[Region outline entries]
* begin *

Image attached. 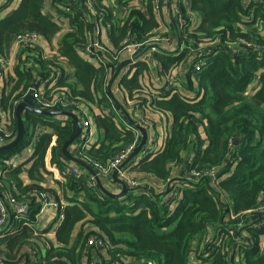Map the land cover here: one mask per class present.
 Instances as JSON below:
<instances>
[{
	"label": "trees",
	"instance_id": "1",
	"mask_svg": "<svg viewBox=\"0 0 264 264\" xmlns=\"http://www.w3.org/2000/svg\"><path fill=\"white\" fill-rule=\"evenodd\" d=\"M14 1L5 0L0 14ZM18 1L10 15L0 17L2 54L12 48L18 33L35 32L47 39L61 28L65 33L56 51L27 48L10 75L4 70V113L15 111L36 76L38 80L53 74L59 79L55 94H72L89 104L92 115L94 107L101 112L105 135L86 154L108 165L121 148L139 143L140 137L120 126L113 114L108 115L112 98L104 90L101 65L86 60L83 48L94 20L87 18L86 11L91 10L86 0H51L55 12L68 21L66 27L42 12L43 0ZM90 1L101 26L114 20L115 10L108 0ZM117 1L128 14L108 28L113 39L107 47L116 49L128 34L144 47L157 37L168 42L172 36L174 40L173 30L168 31L154 12L165 0H143L148 14L138 0ZM172 1L181 13L180 54L171 55L165 45H151L150 60L139 59L120 78L128 101L134 100L136 93L139 104L146 106L150 99L146 93L151 94L154 109L173 117L164 148L157 153L144 149V156L133 166L162 179L165 189L149 192L142 187L144 190L121 198L103 193L86 172L75 174L66 169L74 166L63 157L62 146L75 133V121L28 112L24 140L0 152V189L30 207L23 220L10 215V227L17 231L7 229L0 237V261L4 264L18 263L24 257L30 264L22 249L36 224L40 226L36 214L43 205L37 191L44 188L41 176L51 173L44 159L53 137L52 163L64 174L63 194L68 203L59 213H64L65 221L57 243L49 241L45 257L37 264H79L82 252L90 251V239L107 241L113 260L123 264H264V0ZM70 3L74 5L71 11H63L64 4ZM200 60L204 64L197 70ZM113 63L115 68L117 63ZM180 65L182 85L195 94L193 97L177 91L170 95L171 90L165 87L147 89L145 81L153 79L152 72L167 75ZM58 69L59 75H55ZM67 70H73L74 83L65 78ZM78 84L84 87L79 89ZM37 124L49 130L42 131L36 142L37 158L28 171L31 182L26 183L22 164L11 167L9 161L27 146ZM12 125L17 131L15 119ZM9 197L6 195L7 202ZM242 216L241 224H235L234 218ZM79 222L81 228L72 239Z\"/></svg>",
	"mask_w": 264,
	"mask_h": 264
},
{
	"label": "crops",
	"instance_id": "2",
	"mask_svg": "<svg viewBox=\"0 0 264 264\" xmlns=\"http://www.w3.org/2000/svg\"><path fill=\"white\" fill-rule=\"evenodd\" d=\"M4 1L5 0H0V5ZM138 2H139V6L143 9V11L146 14H148V7L145 6L144 1L138 0ZM18 5H19V1L15 0L13 3H11V5L5 7L2 10V15L0 14V17L2 18V17H5L7 15H10L13 12V10L17 8ZM175 5L176 4L174 3V1L165 0L162 2V4L160 5V7L158 9L154 10V12H156L158 14V18L161 21L166 23V28L168 29V31H170V29L173 30L172 34L175 37L173 40V44L169 45L168 42H166L164 40L163 41H156L157 39H155L151 44L152 46H158L159 45V46H161V48L163 47V45H165V48H164L165 51H169V53H171V55L180 54L179 52L181 49V44H180L181 41H180L179 37L177 36V31H178L177 21H178V24H180V22L176 16V6ZM114 10H115V14L116 15L121 14V17L117 18V20L114 22L113 26L118 25V23H121L127 17V14H128V10L123 6L122 7L119 6L118 4H117L116 9H114ZM42 12L44 14H47L53 20L56 19L55 21H57L59 24L65 26V27L68 25V23H67L68 21L66 19H63V18L61 19L60 15L55 12L54 7H52L51 0H43ZM86 14H87V16L90 17L89 18L90 20L94 19V17H92L91 12H88V10L86 11ZM109 23L106 26L102 25V32H101V39L103 42H105L107 44H109L112 41L111 40L112 34L110 35L111 30L110 31L108 30ZM94 30H95V28L93 27V22H92L91 28L89 29V32H88V39H90L91 35H92V38H98L97 34H95V35L91 34V31H94ZM64 33H65V30L61 28L56 33V35L51 37L52 39H50V38L47 39V38H44L40 35V39L37 41L38 47L41 50H44L47 52L56 51V47H57L58 43L60 42L62 35ZM112 39H113V37H112ZM14 44L15 43H13L12 48L8 52L4 53L11 60V63H10L11 65L7 68L9 71V75L11 74V71H13V69H14L13 67L15 66L16 61L18 59H20L21 56L23 57V55H24L23 53L25 52V49L19 50L15 47ZM151 45L146 46L143 49L145 53L147 52L148 54H150L149 49L151 48ZM85 57H86V60H88L89 62H91L93 64H94V62L96 63V61L94 60V56L87 54V55H85ZM128 59L129 58L127 57V55H124L120 61V65H121V63H123L125 60H128ZM97 63L99 64V62H97ZM129 67H130V64L124 66V68L121 70L119 76L116 78V80L112 84V92H113L115 98L126 107L127 111H130V108H128V107H129V105L131 106V104H130L131 100L128 101V96H127L126 92H124V90L120 87V78L123 74H125L129 70ZM175 69H173V70H175ZM173 70H170V71H173ZM67 72H68L69 76H67V77L65 76V78L68 79L67 81L74 83L75 81L72 79L73 78V70L72 71L67 70ZM114 74H115V72L110 74L109 82L111 81ZM14 75L15 74H13L11 76L14 77ZM151 75L153 76V79L151 80V84L153 86L151 87V86H149L150 83L146 84V82H145V84L148 86L147 89H150V90H152L155 87L154 83L156 81H160L159 74L155 75V73L152 72ZM178 75H179V73H178ZM37 77L38 76H36V78L34 79V84L37 81ZM155 78H156V80H155V82H153V80ZM58 81H59V79H57L55 82V85H54L55 88L57 86H59ZM146 81H149V80H146ZM179 83L181 84L180 81H179ZM83 87H84L83 85H79V89H82ZM181 89H182V86H181ZM116 92L122 93L121 97L118 96ZM181 93L184 94L183 92H181ZM186 93H190V95L186 94V96H188V97H193L195 95L193 92H190V91H186ZM27 102H29L31 105H34V106L36 105L35 101L32 98H28ZM127 102L129 105H127ZM85 106L88 108V110H90L89 104L85 103ZM104 108H105V106H104ZM93 109H94L93 115H92V119H93V146L96 147L97 145L100 144V141L103 139V137L105 135V130L101 124V120H102L101 119V112H99V110H97V107H94ZM0 111H4L3 108L1 107V100H0ZM28 112L34 113L28 109L24 110L23 118H24L25 127L28 124V121L26 119V114ZM145 113H146V117H145ZM4 114L6 116L10 117V127H11L12 131L14 132V137H15L17 134V131L14 130L12 124L14 122V119L17 122L16 108H15L14 112H7ZM141 115H143L144 119L146 120L143 124H144V130L147 133V140H146L144 147L140 150L138 155L133 158V160L131 161L130 164H128L124 167V169L127 170V178H128V176H131V177L135 176L136 178L141 179V184H140L141 186L140 185L131 186L126 182L130 188L128 193L131 191H135V192L141 191V189L144 190V188H142V187H146L149 192L155 191V190L161 191V190H164L166 187V183L162 179H160L159 177H156L150 173H146V172L137 170V169L133 168V166H136L138 164L139 160L142 158V156H144V154H145L144 149H147V150L150 149L152 152L157 153L164 148V146L166 145L168 138L170 136V132L172 129V123H173V117L169 112H167L165 110H159V109H153V108L152 109L149 108V109L140 111L139 116H141ZM54 117L58 118L60 116H54ZM64 117H65V120L67 118H70L67 116H64ZM137 118H138V116H137ZM70 119H72V118H70ZM120 126H122V125H120ZM48 128L44 127L42 129V131H44L45 129L49 130ZM14 137H13V139H14ZM142 138H143V134L140 131L139 143L141 142ZM55 141H56L55 137H53L52 143H51L50 147L48 148V150L45 154V159H44L45 160L44 166L51 173L45 174V177L41 176L43 178L42 184H44L43 185L44 188L41 191H37V195L39 192H42V191L43 192H47V191L51 192L50 194H52V195H50V197L48 199L49 205H44L42 197L38 195L39 198L41 199V202L43 205V208L41 209V211L38 214H36V217H37L36 221L38 222V224L40 226L37 227V224H36V229L34 228L35 231H34L33 235L28 237L29 242L22 249V253H28V258H29L28 261L30 262V264H37L39 259L45 257V255H46L45 253H47L46 249L49 248L48 247L49 241L52 242L53 244L57 243V241H56L57 233L65 221L64 213H61V214H63L62 216H61V214L59 216V213H60V210L63 212V210L66 208L67 203H68L67 199L65 198V194H63V192H64L63 189H65L64 185H65L66 179H65L64 174L62 173L61 169L57 165L52 163V152H51V150H52V146L56 143ZM78 141L79 140L77 139L70 146V151L73 155H75V150H76ZM139 143H138V145H139ZM35 150H36V146L34 148L33 157L31 159L26 160L25 162L21 163L22 164V170H23L22 177L26 183L31 182V179L29 178V175H28V171L30 170L31 166L34 164V162L36 161V158H37V156H35ZM63 157L65 158V160H67L70 163L71 166L80 167L82 169L80 172L81 173L86 172L87 175H89L90 181L92 180L93 183L97 185V182L94 180L92 174L89 171L84 169L79 164L72 162L70 159L66 158L64 156V154H63ZM100 176L102 178L103 184L105 185V187L108 190H110L114 193H121L122 192L123 186L117 180H115L113 178V172H112V176L110 179L105 178L102 175H100ZM118 176H119V178H121L125 181V177L122 176L121 173H119ZM149 183H152L151 185H158V184L159 185L158 186H148V185H150ZM68 192L70 195H72V196L74 195L70 192L69 189H68ZM35 193H36V191H35ZM3 194L5 197H6V195H7V197H9L11 192L8 193L9 195L6 194L5 192H3ZM151 195H152V193H151ZM81 225H82L81 222L77 223L76 227L74 228V230L72 232V236H71L72 239L77 236V234L81 228ZM7 229H8V232H10V233H15L17 231V229H11V227L9 226L5 230L0 232V237L6 235L5 231ZM87 247L90 248V251L82 252L81 258L79 260V264H117L116 261L113 260L114 259L113 255L109 251L107 241L105 242L104 240H98L96 242V244H92L90 246L87 245ZM43 261H45V260H43ZM26 262H27L26 257H24L20 262L15 263V264H26ZM149 264H153V263L149 262Z\"/></svg>",
	"mask_w": 264,
	"mask_h": 264
},
{
	"label": "built area",
	"instance_id": "3",
	"mask_svg": "<svg viewBox=\"0 0 264 264\" xmlns=\"http://www.w3.org/2000/svg\"><path fill=\"white\" fill-rule=\"evenodd\" d=\"M86 4L88 8L91 10L92 17H94L93 20V27L95 28L94 31H91V34L98 35V38H92V35L90 39L88 40V43L84 46L83 50L90 54L91 56H94L97 58L99 64L101 65L102 73H104V81H103V87L106 92H110L108 90V84H109V73H114L118 70V67L120 65V61L124 55H127L129 59L135 58L137 55L142 54L139 58L134 60L131 64H135L138 62L139 59L143 60H149L150 54L147 52L144 53V45L136 40V37H134L131 34H128L124 40L119 44V47H116V49H110L107 47V45L102 41L101 39V32H102V26L99 21H97L96 16L99 15V13L93 9V3L90 0H86ZM72 6L70 4H64L62 7V10L65 12H69L72 9ZM157 8L160 7L159 4L156 5ZM176 16L179 19V22L181 23V13L178 7H176ZM87 18H90L87 16ZM96 18V19H95ZM118 15H115L114 20H112L109 23V28L113 27L114 22L117 20ZM95 25V26H94ZM177 33H180L179 30ZM40 39V34L35 32H21L18 33L14 45L17 49L23 50L27 48H39L38 47V40ZM180 39V37H179ZM156 41H163L161 37H157ZM168 44H173V38L172 36H169L167 38ZM113 62L117 63L116 67L112 64ZM10 58H8L7 55H4L0 52V100L3 96L4 92V70L7 69L11 64ZM130 64V65H131ZM204 62L200 60L197 65L196 69L200 70L203 66ZM112 65V66H111ZM114 68V69H113ZM136 67H133L132 71L135 70ZM55 75H59V69L57 72H54ZM57 78L51 74L48 77H42L39 78L34 85L30 86L26 92L24 93L23 98L20 101H27L28 98H32L35 103L36 107H39L44 110H65L70 111L75 114H77L82 121L83 131L81 136L78 138V144L75 150V155L81 159H83L85 162L90 164L92 167H94L97 172L104 176L105 178L110 179L112 176V172L114 169H116L124 160H126L137 148L138 142L135 141L123 148L120 149V151L115 155V157L110 161V163L106 166L102 165L98 161L93 160L90 156L86 154V150L93 146V119H92V112L88 110V108L85 106V103L81 101L80 99L74 97L72 94L69 93H62V94H55L56 88L54 87L55 82ZM43 88V90H42ZM172 93L174 91H171ZM148 97V96H147ZM150 98V97H149ZM151 99V98H150ZM149 99V100H150ZM18 101L17 104L20 102ZM136 101V93L134 100L130 101L131 108L129 114L133 120H135L140 126L143 125L145 122L144 116H139V112L146 110L147 106H141L140 104L134 103ZM152 100H150V103ZM111 109L109 108L107 110L108 115H112V118L114 117L117 119V121L120 122V124L129 130L135 131L137 135V139H139V131L138 128L128 119V117L124 114V112L119 108L116 104L117 102L112 98L111 99ZM126 108V107H125ZM151 108L154 109V106L152 105ZM138 116V118H137ZM47 117H53V116H47ZM44 125L37 124L34 126V131L32 134L31 139L29 140V143L27 146H25L21 151L15 153L13 157L10 159L9 163L11 167L19 166L22 162H25L26 160H29L33 157L34 154V148L36 146V142L39 139L42 129ZM14 137V132L12 131L10 127V117L6 116L4 114V111H0V144H5L10 142ZM140 141V140H139ZM152 152L150 149H148L147 153ZM155 153V152H153ZM68 171H72L75 174H80L81 168L80 167H71L66 168ZM119 173L122 174V176L125 177V181L131 185V186H138V182L131 181L127 178V170L121 169ZM39 196L42 197L43 204L49 205V197L50 192H39ZM30 211V207L28 206V203L26 202H19L16 198L11 197L9 202L6 201L5 198H0V232L7 227L10 226L11 223V217L10 215L13 213L16 219L23 220ZM63 214H61L62 216ZM98 240L90 239L89 244H96ZM117 264H123V262L116 261ZM0 264H4L2 261H0Z\"/></svg>",
	"mask_w": 264,
	"mask_h": 264
},
{
	"label": "water",
	"instance_id": "4",
	"mask_svg": "<svg viewBox=\"0 0 264 264\" xmlns=\"http://www.w3.org/2000/svg\"><path fill=\"white\" fill-rule=\"evenodd\" d=\"M140 56H142V54H139L135 58L125 60L123 63H121V65L119 66L118 70L115 72V74L113 75L111 81L108 84V90H109L110 95L112 96V98L118 104H120V108L124 112V114L128 117V119L143 134V138H142L141 142L139 143V145L137 146L136 150L126 160H124L116 169H114V171H113V178L115 180H117L120 184H122V186H123V190H122L121 193H114V192L108 190L105 187V185L103 184L102 178L99 175V173L97 172V170L94 167H92L90 164L85 162L83 159H81V158H79V157H77V156H75V155H73L71 153L70 146L81 136L82 131H83L81 119L79 118L78 115H76L73 112L65 111V110H52V111L51 110H44V109H41V108L36 107L34 105H31L29 102H27L25 100L20 101L16 105V118H17V128H18L17 129V134L14 137V139L11 140L10 142L5 143V144H0V152H7V151L11 150L12 148L16 147L19 143H21L24 140L25 133H26V127H25V123H24L23 112H24L25 109H28V110L34 112L35 114H38V115H41V116H67V117H70L76 123V131L68 140H66V142L62 146V153L64 154V156L66 158L70 159L72 162H75V163L79 164L84 169L89 171L92 174L94 180L97 182V185L99 186V188L105 194H107V195H109L111 197H114V198H121V197L126 196L128 191L130 190V188L127 185L126 181H124L123 179L119 178V176H118L119 175V171L121 169H123L126 165L130 164L131 161L133 160V158L135 156H137L138 153L140 152V150L144 147V145L146 143V140H147V133L144 130V128H142V126H140L135 120H133L131 118V116H130L129 112L126 110L125 106L122 103H120L115 98V96H114V94L112 92V84L114 83L116 78L119 76V74H120L121 70L124 68V66H126L128 64H131L134 60H136ZM149 60H150V58H149ZM0 198H5V196H4V194H3L1 189H0Z\"/></svg>",
	"mask_w": 264,
	"mask_h": 264
},
{
	"label": "rangeland",
	"instance_id": "5",
	"mask_svg": "<svg viewBox=\"0 0 264 264\" xmlns=\"http://www.w3.org/2000/svg\"><path fill=\"white\" fill-rule=\"evenodd\" d=\"M104 1H106V0H104ZM111 4H112V6L114 7V9H116V7H117V3H118V1L117 0H108ZM84 6V5H83ZM121 17V14H118V18H120ZM178 19V18H177ZM179 20V19H178ZM177 27H179V24H178V21H177ZM177 36L178 37H180V33H177ZM105 43V42H104ZM106 45H108L107 43H105ZM94 59H95V61L96 62H98V60H97V58L96 57H94ZM94 64H95V62H94ZM181 68H182V65H180V66H178L175 70H173V71H169L170 73L169 74H162V75H159V77H160V81H156L155 83H154V85H155V87L152 89V90H155V88L156 89H161V88H163V87H165V88H167V89H169V90H171V91H174V92H179L180 94H181V92H183L184 93V97L186 96V94L187 95H190V93H186V89H185V87H184V85H182V80L180 79V77H179V75H178V73L180 72V70H181ZM154 70V69H153ZM146 77L147 76H149L148 74L147 75H145ZM143 80H145V78H144V76H143ZM179 81L181 82V84L179 83ZM146 82V84H149V86H153L152 84H151V80H149V81H145ZM171 86H174V87H171ZM181 86H182V89H181ZM180 87V88H179ZM42 90H43V88H42ZM173 92V93H174ZM117 93V92H116ZM120 93V92H119ZM117 93V95L118 96H120L121 97V95H122V93ZM172 92L170 93V95L171 94H173ZM146 95L148 96V97H152L151 96V94H148V93H146ZM169 95V96H170ZM137 96V95H136ZM150 100H152V102L150 103ZM148 102H147V104H146V106H147V109H152L151 108V106L153 105V99H150ZM132 101V100H131ZM140 101H141V99L137 96L136 97V101L134 102V103H136V105L137 104H139L140 103ZM145 117H146V113H145ZM63 117H61V119H62ZM146 121V120H145ZM142 128H144V124L142 125ZM137 134V133H136ZM138 135V134H137ZM128 179L129 180H131V181H136V182H138V184L140 185L141 184V179H138V178H136L135 176H133V177H131V176H128ZM169 181V180H168ZM192 181H194V182H198L199 181V179H194V180H192ZM150 185H148V186H158V185H151L152 183H149ZM141 186V185H140ZM244 220V216H242V217H237V218H234V222H235V224H237V223H239V224H241V222ZM234 228V227H233ZM233 228H231V229H233ZM233 230H235V229H233Z\"/></svg>",
	"mask_w": 264,
	"mask_h": 264
}]
</instances>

* end *

◆ **TASK DESCRIPTION**
Find every line in the entries above that contains the string "label" and copy each of those lines. Case counts.

◆ **CORRECT RESULT**
	"label": "trees",
	"label": "crops",
	"label": "built area",
	"label": "water",
	"label": "rangeland",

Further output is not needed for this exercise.